▶ Task instructions:
Set down the whole listing below exactly. The pictures stay out.

▶ Collected material:

——

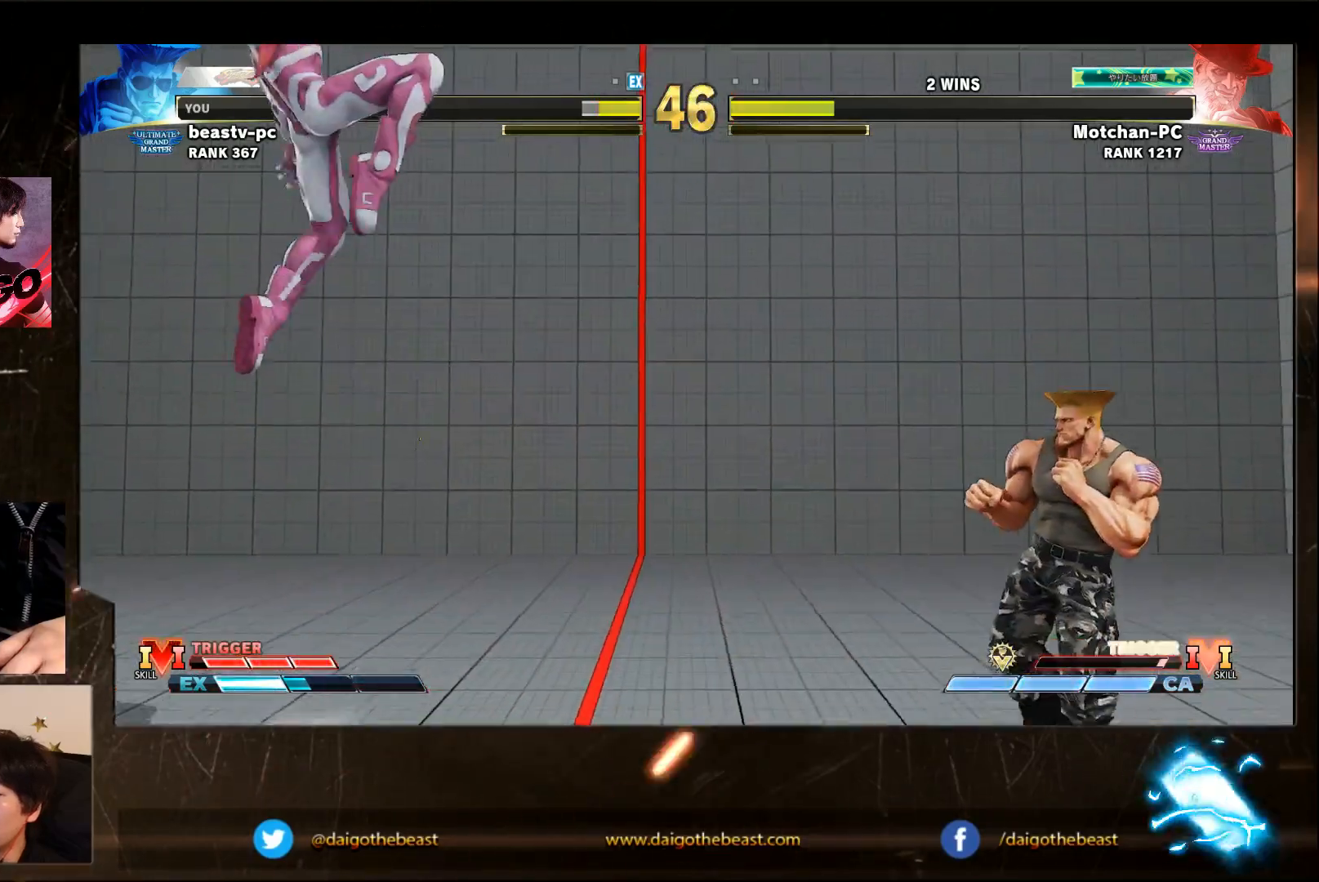
{"buttons": [], "left_stick": "down-right", "events": [[250, "left_stick", "left"], [283, "SQUARE", "down"], [317, "left_stick", "down-right"], [350, "SQUARE", "up"]]}
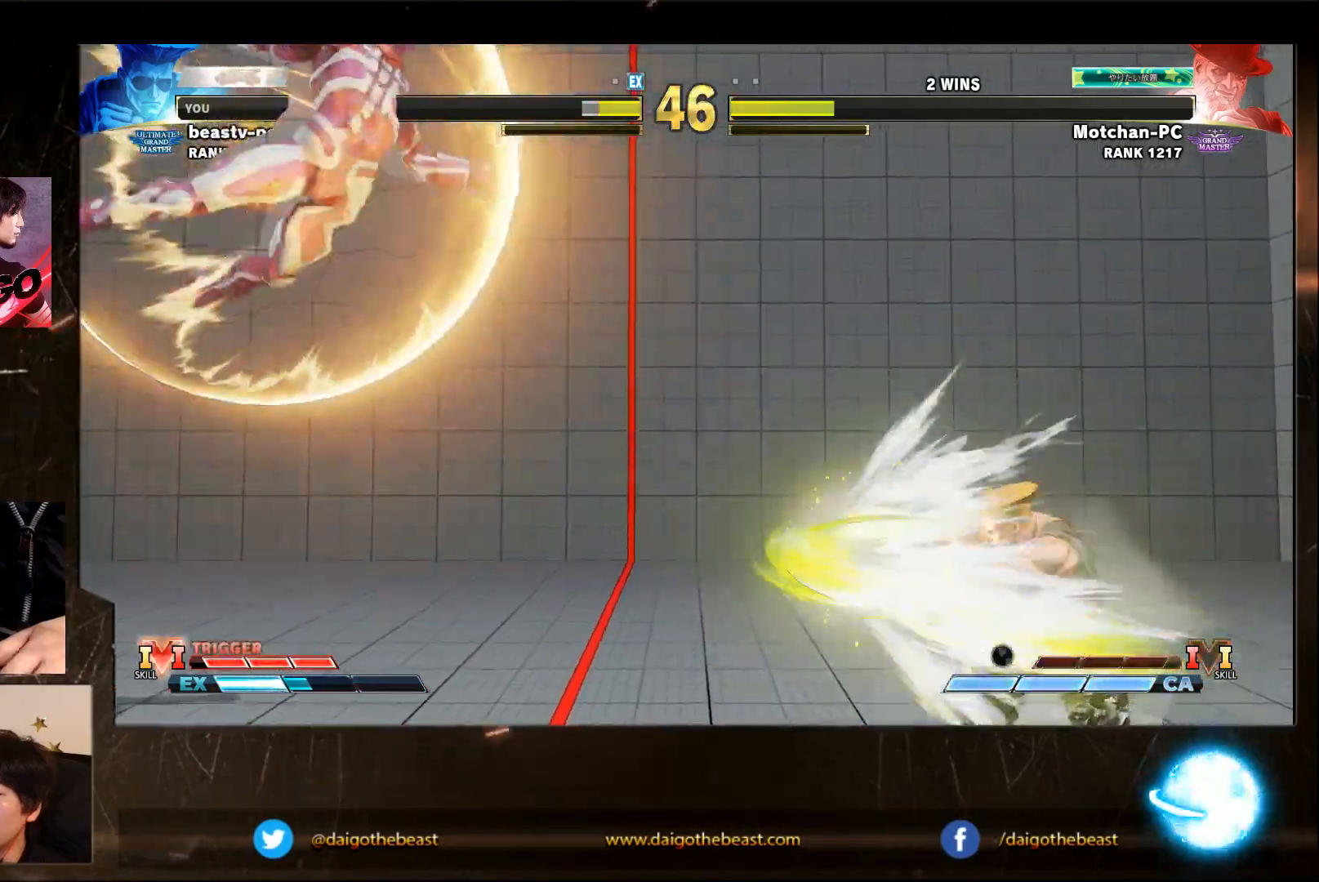
{"buttons": [], "left_stick": "down-right", "events": []}
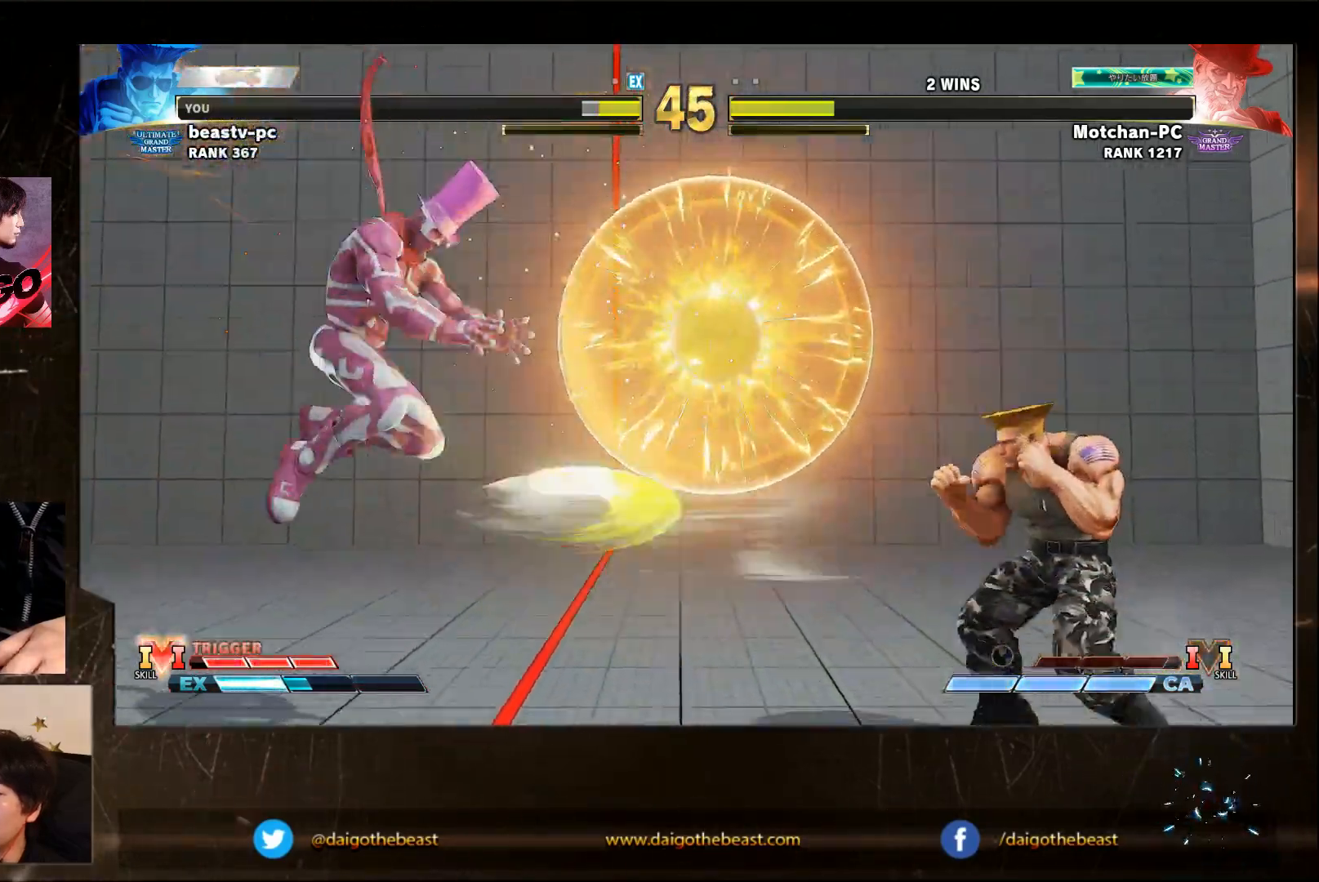
{"buttons": [], "left_stick": "down-right", "events": []}
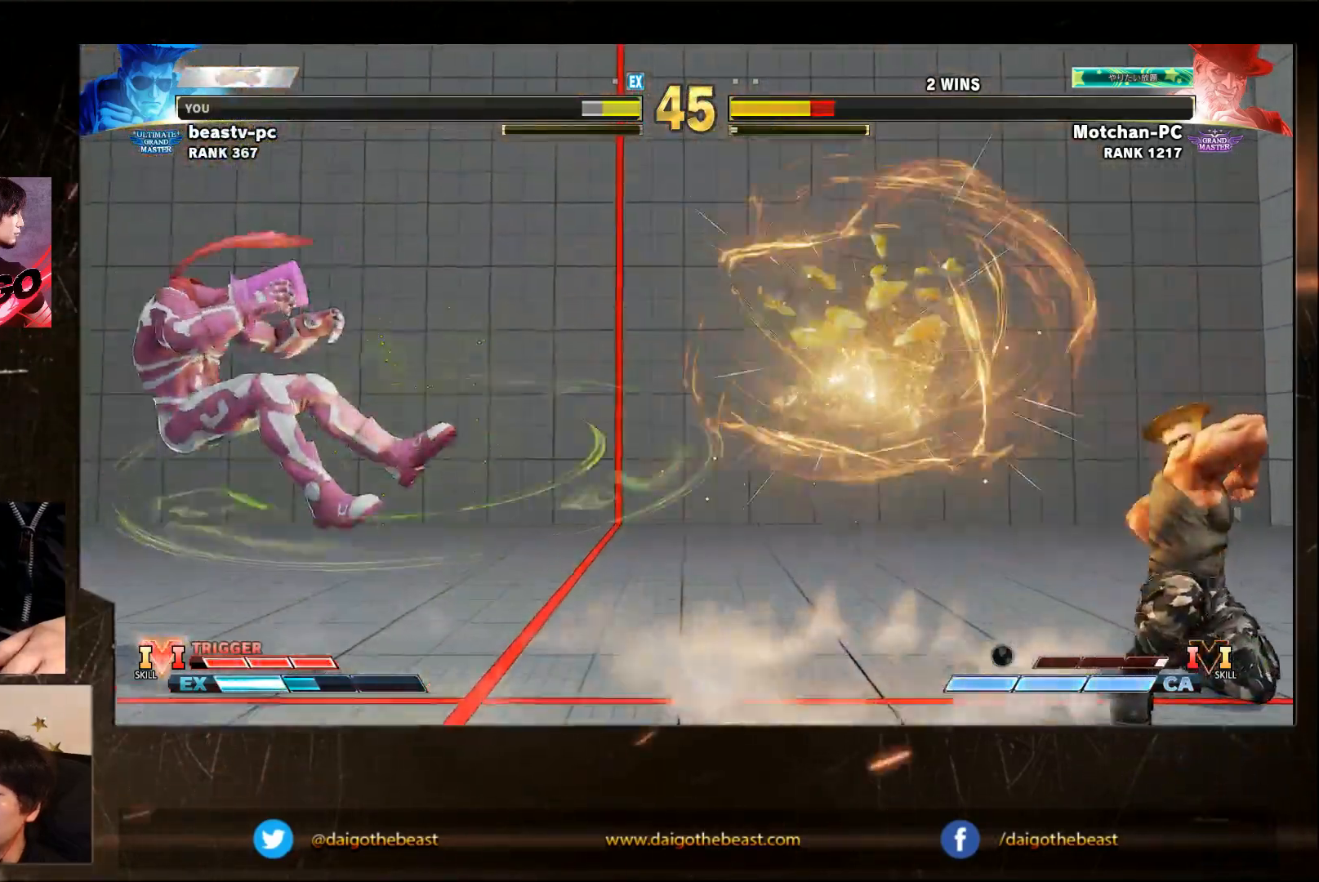
{"buttons": [], "left_stick": "down-right", "events": [[300, "left_stick", "left"], [367, "SQUARE", "down"], [367, "left_stick", "down-right"], [450, "SQUARE", "up"]]}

——

▶ Result:
{"buttons": [], "left_stick": "down-right", "events": [[250, "left_stick", "left"], [283, "SQUARE", "down"], [317, "left_stick", "down-right"], [350, "SQUARE", "up"]]}
{"buttons": [], "left_stick": "down-right", "events": []}
{"buttons": [], "left_stick": "down-right", "events": []}
{"buttons": [], "left_stick": "down-right", "events": [[300, "left_stick", "left"], [367, "SQUARE", "down"], [367, "left_stick", "down-right"], [450, "SQUARE", "up"]]}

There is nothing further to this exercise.